Putting aside the fact that Andy Samberg may be as bad a host as the ill-fated 2011 Oscar combo of Anne Hathaway and James Franco, “The 67th annual Emmy Awards” drew the worst TV audience on record. This past Sunday’s awards telecast landed the show’s smallest audience on record — 11.9 million viewers — according to preliminary national estimates from Nielsen. That number was down nearly four million viewers from last year’s show on NBC (15.6 million), airing in late August (when folks presumably are still on vacation).
Somewhere between the endless statue giveaway stream for “Olive Kitteridge” and “Veep,” I imagine countless viewers followed my lead (or perhaps I followed them) by switching the dial to watch the Green Bay Packers defeat the Seahawks on NBC. That game posted a 16.3 rating — NBC’s 2nd-best ever in Week 2, up 16% from the Chicago-San Francisco game in week two last season.

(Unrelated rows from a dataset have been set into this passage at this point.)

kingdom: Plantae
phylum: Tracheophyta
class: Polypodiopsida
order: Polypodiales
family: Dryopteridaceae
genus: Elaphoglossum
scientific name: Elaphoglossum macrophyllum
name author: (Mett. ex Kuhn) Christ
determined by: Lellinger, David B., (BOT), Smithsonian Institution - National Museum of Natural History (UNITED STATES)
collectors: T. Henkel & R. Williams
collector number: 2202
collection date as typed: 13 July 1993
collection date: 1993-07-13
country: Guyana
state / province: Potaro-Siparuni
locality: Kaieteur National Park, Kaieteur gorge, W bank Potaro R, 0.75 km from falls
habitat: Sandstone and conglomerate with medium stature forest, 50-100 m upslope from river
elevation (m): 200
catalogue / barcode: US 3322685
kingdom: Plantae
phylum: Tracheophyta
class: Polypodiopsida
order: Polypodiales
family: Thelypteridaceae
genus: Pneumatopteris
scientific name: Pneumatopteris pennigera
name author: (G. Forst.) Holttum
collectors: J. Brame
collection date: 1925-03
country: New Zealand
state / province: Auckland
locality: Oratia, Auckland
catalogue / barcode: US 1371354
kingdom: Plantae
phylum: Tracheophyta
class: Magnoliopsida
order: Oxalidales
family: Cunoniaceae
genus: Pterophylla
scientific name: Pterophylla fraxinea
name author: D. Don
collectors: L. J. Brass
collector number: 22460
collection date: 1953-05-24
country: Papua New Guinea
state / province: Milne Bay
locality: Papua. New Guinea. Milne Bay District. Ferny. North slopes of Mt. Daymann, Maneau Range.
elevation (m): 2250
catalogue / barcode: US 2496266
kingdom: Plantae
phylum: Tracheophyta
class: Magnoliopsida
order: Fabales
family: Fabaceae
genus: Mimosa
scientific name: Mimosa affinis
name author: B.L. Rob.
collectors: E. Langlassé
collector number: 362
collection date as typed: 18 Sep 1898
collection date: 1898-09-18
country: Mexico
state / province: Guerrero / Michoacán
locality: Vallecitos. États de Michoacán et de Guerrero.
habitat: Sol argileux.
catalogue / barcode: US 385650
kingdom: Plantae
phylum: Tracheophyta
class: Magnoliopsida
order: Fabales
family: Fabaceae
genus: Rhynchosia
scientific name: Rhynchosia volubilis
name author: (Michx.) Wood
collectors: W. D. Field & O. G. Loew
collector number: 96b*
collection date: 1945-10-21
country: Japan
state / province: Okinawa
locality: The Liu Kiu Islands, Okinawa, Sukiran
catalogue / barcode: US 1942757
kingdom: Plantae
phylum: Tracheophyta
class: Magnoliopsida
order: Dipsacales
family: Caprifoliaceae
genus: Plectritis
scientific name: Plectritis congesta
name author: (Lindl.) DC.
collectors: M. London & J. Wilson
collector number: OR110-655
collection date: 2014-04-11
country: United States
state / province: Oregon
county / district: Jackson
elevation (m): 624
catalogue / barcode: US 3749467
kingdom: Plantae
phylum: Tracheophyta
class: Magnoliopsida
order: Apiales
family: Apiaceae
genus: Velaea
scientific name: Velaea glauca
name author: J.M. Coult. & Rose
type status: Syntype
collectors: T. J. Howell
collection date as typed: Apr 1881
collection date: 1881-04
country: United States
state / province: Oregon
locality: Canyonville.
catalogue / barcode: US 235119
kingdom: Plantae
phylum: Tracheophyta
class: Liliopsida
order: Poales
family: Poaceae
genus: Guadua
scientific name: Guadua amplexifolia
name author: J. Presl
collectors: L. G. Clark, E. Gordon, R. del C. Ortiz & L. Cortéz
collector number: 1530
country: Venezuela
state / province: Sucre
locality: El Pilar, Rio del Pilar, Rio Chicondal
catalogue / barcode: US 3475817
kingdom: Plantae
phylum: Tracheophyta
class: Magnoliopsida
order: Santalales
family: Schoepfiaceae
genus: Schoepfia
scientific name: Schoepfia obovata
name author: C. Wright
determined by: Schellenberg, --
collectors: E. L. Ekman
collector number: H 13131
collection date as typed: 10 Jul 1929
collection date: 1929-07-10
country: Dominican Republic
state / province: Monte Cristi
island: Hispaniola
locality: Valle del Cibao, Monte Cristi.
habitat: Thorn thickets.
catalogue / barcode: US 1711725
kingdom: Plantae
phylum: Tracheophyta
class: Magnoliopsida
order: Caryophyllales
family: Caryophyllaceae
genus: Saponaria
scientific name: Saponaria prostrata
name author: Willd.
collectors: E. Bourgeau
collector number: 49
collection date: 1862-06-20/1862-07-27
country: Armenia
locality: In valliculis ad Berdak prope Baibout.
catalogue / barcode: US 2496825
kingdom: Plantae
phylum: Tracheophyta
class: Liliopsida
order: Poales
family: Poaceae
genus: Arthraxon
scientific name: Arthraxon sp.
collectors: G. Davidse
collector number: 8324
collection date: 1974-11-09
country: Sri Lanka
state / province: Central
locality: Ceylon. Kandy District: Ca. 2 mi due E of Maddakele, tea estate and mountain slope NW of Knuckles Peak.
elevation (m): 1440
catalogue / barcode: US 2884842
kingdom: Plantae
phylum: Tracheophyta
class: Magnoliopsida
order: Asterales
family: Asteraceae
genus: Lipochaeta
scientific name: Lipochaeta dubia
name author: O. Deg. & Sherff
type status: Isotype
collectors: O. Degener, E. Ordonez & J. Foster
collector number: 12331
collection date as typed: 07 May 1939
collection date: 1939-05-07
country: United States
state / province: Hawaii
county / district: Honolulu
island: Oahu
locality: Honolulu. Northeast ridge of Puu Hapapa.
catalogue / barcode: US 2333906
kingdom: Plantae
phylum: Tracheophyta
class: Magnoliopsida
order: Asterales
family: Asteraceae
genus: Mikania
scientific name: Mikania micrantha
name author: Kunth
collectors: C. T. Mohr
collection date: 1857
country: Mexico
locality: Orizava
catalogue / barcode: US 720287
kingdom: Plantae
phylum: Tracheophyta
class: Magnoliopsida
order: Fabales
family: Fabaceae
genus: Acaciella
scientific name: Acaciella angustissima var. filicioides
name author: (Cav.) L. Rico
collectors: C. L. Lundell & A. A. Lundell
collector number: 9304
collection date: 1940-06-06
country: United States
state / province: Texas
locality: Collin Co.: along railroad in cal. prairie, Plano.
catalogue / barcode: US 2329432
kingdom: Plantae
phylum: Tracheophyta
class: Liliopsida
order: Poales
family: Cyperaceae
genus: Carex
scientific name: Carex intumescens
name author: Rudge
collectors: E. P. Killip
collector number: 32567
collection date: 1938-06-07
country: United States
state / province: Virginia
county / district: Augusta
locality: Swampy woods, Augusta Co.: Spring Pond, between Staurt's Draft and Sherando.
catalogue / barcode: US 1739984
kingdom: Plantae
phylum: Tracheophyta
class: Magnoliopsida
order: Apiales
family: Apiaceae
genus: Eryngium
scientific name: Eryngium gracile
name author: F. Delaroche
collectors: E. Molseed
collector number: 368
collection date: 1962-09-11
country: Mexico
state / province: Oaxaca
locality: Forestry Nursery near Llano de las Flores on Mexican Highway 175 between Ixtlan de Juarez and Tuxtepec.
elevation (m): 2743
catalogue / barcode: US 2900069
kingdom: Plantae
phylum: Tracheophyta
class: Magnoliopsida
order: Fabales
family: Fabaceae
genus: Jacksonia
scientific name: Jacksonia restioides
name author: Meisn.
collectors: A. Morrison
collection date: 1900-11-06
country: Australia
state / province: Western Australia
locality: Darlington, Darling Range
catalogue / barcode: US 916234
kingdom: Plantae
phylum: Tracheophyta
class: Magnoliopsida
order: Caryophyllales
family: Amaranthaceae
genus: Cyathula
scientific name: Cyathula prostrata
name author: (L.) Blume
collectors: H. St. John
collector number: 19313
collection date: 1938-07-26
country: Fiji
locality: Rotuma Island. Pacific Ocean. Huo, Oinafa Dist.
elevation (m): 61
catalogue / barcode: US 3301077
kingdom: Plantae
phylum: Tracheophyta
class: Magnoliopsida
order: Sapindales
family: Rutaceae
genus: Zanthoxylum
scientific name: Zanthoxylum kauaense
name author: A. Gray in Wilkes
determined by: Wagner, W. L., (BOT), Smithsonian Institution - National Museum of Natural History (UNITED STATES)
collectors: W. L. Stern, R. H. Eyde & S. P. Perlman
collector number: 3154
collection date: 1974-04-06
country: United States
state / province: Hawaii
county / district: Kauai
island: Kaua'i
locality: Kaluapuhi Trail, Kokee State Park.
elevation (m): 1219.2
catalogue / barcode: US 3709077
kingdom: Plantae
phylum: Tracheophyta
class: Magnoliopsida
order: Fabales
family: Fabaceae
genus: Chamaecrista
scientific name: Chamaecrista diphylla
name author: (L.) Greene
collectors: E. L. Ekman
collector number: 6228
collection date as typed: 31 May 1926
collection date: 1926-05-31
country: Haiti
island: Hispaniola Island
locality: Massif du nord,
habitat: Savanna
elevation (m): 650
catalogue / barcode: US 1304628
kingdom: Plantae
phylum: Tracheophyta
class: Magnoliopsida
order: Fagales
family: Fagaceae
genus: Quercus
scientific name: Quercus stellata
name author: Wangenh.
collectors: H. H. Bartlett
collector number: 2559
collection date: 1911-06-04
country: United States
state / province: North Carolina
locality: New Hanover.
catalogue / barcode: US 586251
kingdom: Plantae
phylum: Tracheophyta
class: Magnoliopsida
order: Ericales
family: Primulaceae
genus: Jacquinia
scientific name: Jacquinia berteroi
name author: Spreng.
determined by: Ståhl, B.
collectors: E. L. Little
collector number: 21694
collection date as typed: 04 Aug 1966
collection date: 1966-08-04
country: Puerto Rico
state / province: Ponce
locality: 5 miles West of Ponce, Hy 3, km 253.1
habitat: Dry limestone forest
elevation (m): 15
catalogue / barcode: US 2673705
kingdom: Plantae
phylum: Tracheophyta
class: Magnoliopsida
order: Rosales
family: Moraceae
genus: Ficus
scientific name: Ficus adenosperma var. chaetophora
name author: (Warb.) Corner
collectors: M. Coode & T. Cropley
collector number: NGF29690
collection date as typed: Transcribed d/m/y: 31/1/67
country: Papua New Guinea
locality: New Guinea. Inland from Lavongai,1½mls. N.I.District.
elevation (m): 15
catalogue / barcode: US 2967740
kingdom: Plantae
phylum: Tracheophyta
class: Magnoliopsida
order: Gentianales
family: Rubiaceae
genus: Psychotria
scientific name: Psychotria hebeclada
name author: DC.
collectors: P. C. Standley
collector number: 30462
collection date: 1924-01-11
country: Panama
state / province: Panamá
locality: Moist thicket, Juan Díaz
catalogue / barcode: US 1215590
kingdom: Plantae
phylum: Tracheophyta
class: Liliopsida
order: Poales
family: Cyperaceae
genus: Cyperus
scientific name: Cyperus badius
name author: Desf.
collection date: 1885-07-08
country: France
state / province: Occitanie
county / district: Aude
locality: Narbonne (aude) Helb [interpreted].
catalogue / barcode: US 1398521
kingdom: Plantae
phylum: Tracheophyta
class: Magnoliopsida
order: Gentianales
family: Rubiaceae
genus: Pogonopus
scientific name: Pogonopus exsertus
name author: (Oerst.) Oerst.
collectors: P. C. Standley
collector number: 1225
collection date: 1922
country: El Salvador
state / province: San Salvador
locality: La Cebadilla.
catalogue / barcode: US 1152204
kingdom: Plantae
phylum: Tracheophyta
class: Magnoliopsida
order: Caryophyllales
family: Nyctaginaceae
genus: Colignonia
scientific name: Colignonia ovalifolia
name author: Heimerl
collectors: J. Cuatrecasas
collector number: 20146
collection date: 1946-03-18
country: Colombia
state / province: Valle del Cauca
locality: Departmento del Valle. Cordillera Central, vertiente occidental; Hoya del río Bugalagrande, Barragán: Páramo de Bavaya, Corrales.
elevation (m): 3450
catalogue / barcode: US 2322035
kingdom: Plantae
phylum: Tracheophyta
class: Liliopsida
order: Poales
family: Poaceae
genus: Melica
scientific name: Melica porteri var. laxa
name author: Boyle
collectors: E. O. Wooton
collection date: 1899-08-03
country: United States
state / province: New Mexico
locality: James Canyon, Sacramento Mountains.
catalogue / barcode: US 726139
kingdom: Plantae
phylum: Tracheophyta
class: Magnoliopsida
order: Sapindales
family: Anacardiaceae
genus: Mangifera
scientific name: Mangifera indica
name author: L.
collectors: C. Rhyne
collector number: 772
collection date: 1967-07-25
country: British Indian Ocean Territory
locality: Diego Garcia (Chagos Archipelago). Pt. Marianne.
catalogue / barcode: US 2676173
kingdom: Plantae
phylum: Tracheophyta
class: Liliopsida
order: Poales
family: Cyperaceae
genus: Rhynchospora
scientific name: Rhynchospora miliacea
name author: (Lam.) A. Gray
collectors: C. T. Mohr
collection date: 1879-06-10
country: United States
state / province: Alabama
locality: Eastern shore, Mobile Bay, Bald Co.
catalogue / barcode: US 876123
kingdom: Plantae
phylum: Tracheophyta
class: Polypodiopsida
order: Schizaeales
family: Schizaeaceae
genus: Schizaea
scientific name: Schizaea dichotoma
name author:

Select the data point of your choice. I like this one from Nielsen: Video usage on personal computers, smart phones and mobile tablets has grown nearly 20% overall year-over-year from 2014 to 2015. Top that off with the uniform agreement that cord-cutters and cord-nevers are now consider a real thing, and the Emmys, as they represent the old guard, are hearing that music that tells them to get off stage. And get off stage quickly so we can go to a commercial.
As a fan of Malcolm Gladwell’s book, “The Tipping Point,” I subscribe to his premise that sea change can be traced to “the moment of critical mass, the threshold, the boiling point.” The 67th awards for TV excellence will go down as the tipping point for online/streaming video. Aside from bad ratings (come on, millennials don’t watch linear TV aside from sports), here are a few more things to consider:
- HBO was the star of the evening with the aforementioned “Olive Kitteridge” and “Veep” bringing home the gold. Consider HBO’s recent moves to slowly nibble away at the pay-cable cord and allow anyone with or without an MVPD service to subscribe.
- Amazon, which is arguably the most low-key streaming network around, did itself proud with “Transparent.” When was the last time someone thanked a dotcom billionaire (Jeff Bezos) at a media award show?
- Netflix took home some love for “Orange is the New Black” and “House of Cards.”
- Lastly, I’ll point to the burgeoning success of the mini-series/movie, which includes “American Crime Story” and “American Horror Story.” If ever there is a genre tailor made for binge streaming, this is it. I’d bet these shows do far better on OTT networks than they do on their original broadcast networks.